Interfeindlichkeit bezeichnet spezifische Abwertung, Gewalt und Diskriminierung gegenüber inter* Menschen – also Personen, deren körperliche Geschlechtsmerkmale nicht in die binären Kategorien „männlich“ oder „weiblich“ passen. Sie ist eng mit medizinischer und rechtlicher Kontrolle von Körpern verbunden.
Typische Formen sind:
- nicht notwendige Operationen an Genitalien und inneren Organen von Kindern, um „eindeutige“ Geschlechter herzustellen
- Zwang zu Hormonbehandlungen
- Geheimhaltung der Diagnose („Da war als Baby mal was, aber ist jetzt alles okay“)
- Pathologisierung („Störung der Geschlechtsentwicklung“)
- Ausschluss inter* Perspektiven aus Forschung, Leitlinien, Statistik.

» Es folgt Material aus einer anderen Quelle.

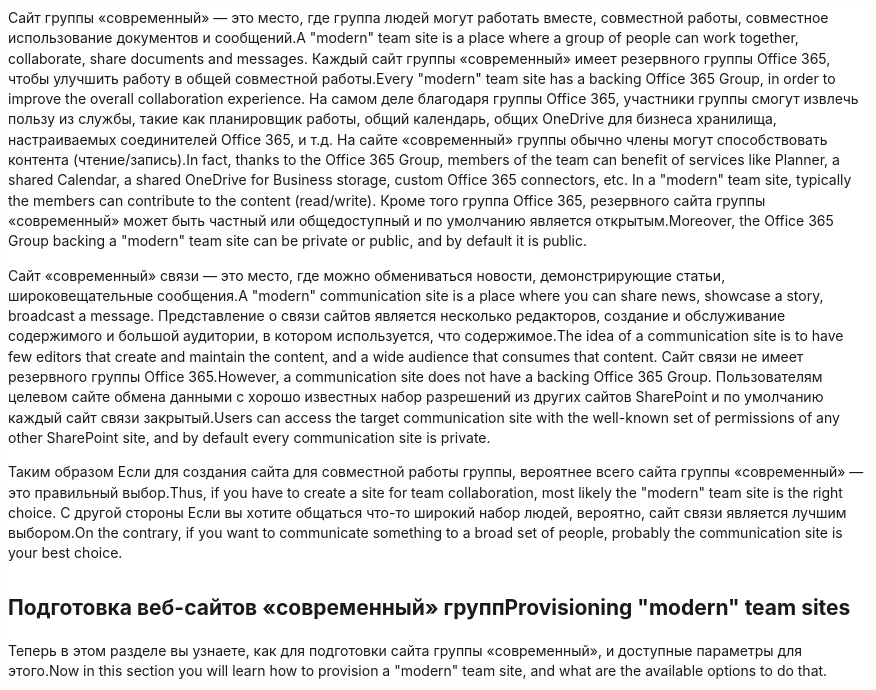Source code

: <span data-ttu-id="f4046-110">Сайт группы «современный» — это место, где группа людей могут работать вместе, совместной работы, совместное использование документов и сообщений.</span><span class="sxs-lookup"><span data-stu-id="f4046-110">A "modern" team site is a place where a group of people can work together, collaborate, share documents and messages.</span></span> <span data-ttu-id="f4046-111">Каждый сайт группы «современный» имеет резервного группы Office 365, чтобы улучшить работу в общей совместной работы.</span><span class="sxs-lookup"><span data-stu-id="f4046-111">Every "modern" team site has a backing Office 365 Group, in order to improve the overall collaboration experience.</span></span> <span data-ttu-id="f4046-112">На самом деле благодаря группы Office 365, участники группы смогут извлечь пользу из службы, такие как планировщик работы, общий календарь, общих OneDrive для бизнеса хранилища, настраиваемых соединителей Office 365, и т.д. На сайте «современный» группы обычно члены могут способствовать контента (чтение/запись).</span><span class="sxs-lookup"><span data-stu-id="f4046-112">In fact, thanks to the Office 365 Group, members of the team can benefit of services like Planner, a shared Calendar, a shared OneDrive for Business storage, custom Office 365 connectors, etc. In a "modern" team site, typically the members can contribute to the content (read/write).</span></span> <span data-ttu-id="f4046-113">Кроме того группа Office 365, резервного сайта группы «современный» может быть частный или общедоступный и по умолчанию является открытым.</span><span class="sxs-lookup"><span data-stu-id="f4046-113">Moreover, the Office 365 Group backing a "modern" team site can be private or public, and by default it is public.</span></span>

<span data-ttu-id="f4046-114">Сайт «современный» связи — это место, где можно обмениваться новости, демонстрирующие статьи, широковещательные сообщения.</span><span class="sxs-lookup"><span data-stu-id="f4046-114">A "modern" communication site is a place where you can share news, showcase a story, broadcast a message.</span></span> <span data-ttu-id="f4046-115">Представление о связи сайтов является несколько редакторов, создание и обслуживание содержимого и большой аудитории, в котором используется, что содержимое.</span><span class="sxs-lookup"><span data-stu-id="f4046-115">The idea of a communication site is to have few editors that create and maintain the content, and a wide audience that consumes that content.</span></span> <span data-ttu-id="f4046-116">Сайт связи не имеет резервного группы Office 365.</span><span class="sxs-lookup"><span data-stu-id="f4046-116">However, a communication site does not have a backing Office 365 Group.</span></span> <span data-ttu-id="f4046-117">Пользователям целевом сайте обмена данными с хорошо известных набор разрешений из других сайтов SharePoint и по умолчанию каждый сайт связи закрытый.</span><span class="sxs-lookup"><span data-stu-id="f4046-117">Users can access the target communication site with the well-known set of permissions of any other SharePoint site, and by default every communication site is private.</span></span>

<span data-ttu-id="f4046-118">Таким образом Если для создания сайта для совместной работы группы, вероятнее всего сайта группы «современный» — это правильный выбор.</span><span class="sxs-lookup"><span data-stu-id="f4046-118">Thus, if you have to create a site for team collaboration, most likely the "modern" team site is the right choice.</span></span> <span data-ttu-id="f4046-119">С другой стороны Если вы хотите общаться что-то широкий набор людей, вероятно, сайт связи является лучшим выбором.</span><span class="sxs-lookup"><span data-stu-id="f4046-119">On the contrary, if you want to communicate something to a broad set of people, probably the communication site is your best choice.</span></span>

## <a name="provisioning-modern-team-sites"></a><span data-ttu-id="f4046-120">Подготовка веб-сайтов «современный» групп</span><span class="sxs-lookup"><span data-stu-id="f4046-120">Provisioning "modern" team sites</span></span>


<span data-ttu-id="f4046-121">Теперь в этом разделе вы узнаете, как для подготовки сайта группы «современный», и доступные параметры для этого.</span><span class="sxs-lookup"><span data-stu-id="f4046-121">Now in this section you will learn how to provision a "modern" team site, and what are the available options to do that.</span></span>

Interfeindlichkeit ist oft unsichtbar, weil inter* Themen lange tabuisiert wurden. Viele Betroffene erfahren erst spät, was mit ihnen gemacht wurde, oder bekommen ihre Akten nicht. Inter* Organisationen sprechen seit Jahren von Menschenrechtsverletzungen und fordern ein Ende nicht einwilligungsfähiger kosmetischer Eingriffe.
Im queerfeministischen Kontext wird betont:
- Interfeindlichkeit ist kein „Nischenthema“, sondern zeigt besonders deutlich, wie gewaltvoll Zweigeschlechtlichkeit durchgesetzt wird.
- Inter* Menschen müssen in Feminismus, Queerpolitik und Gesundheitsdebatten mitgedacht werden – nicht nur als Randnotiz.
Für die Medizin heißt das:
- „Normalisierende“ Eingriffe ohne Einwilligung beenden
- ehrliche, verständliche Aufklärung und partizipative Entscheidungen
- Anerkennung inter* Expertise und Zusammenarbeit mit inter* Selbstorganisationen
- Schulung von Fachpersonal zu Intergeschlechtlichkeit jenseits von Pathologisierung.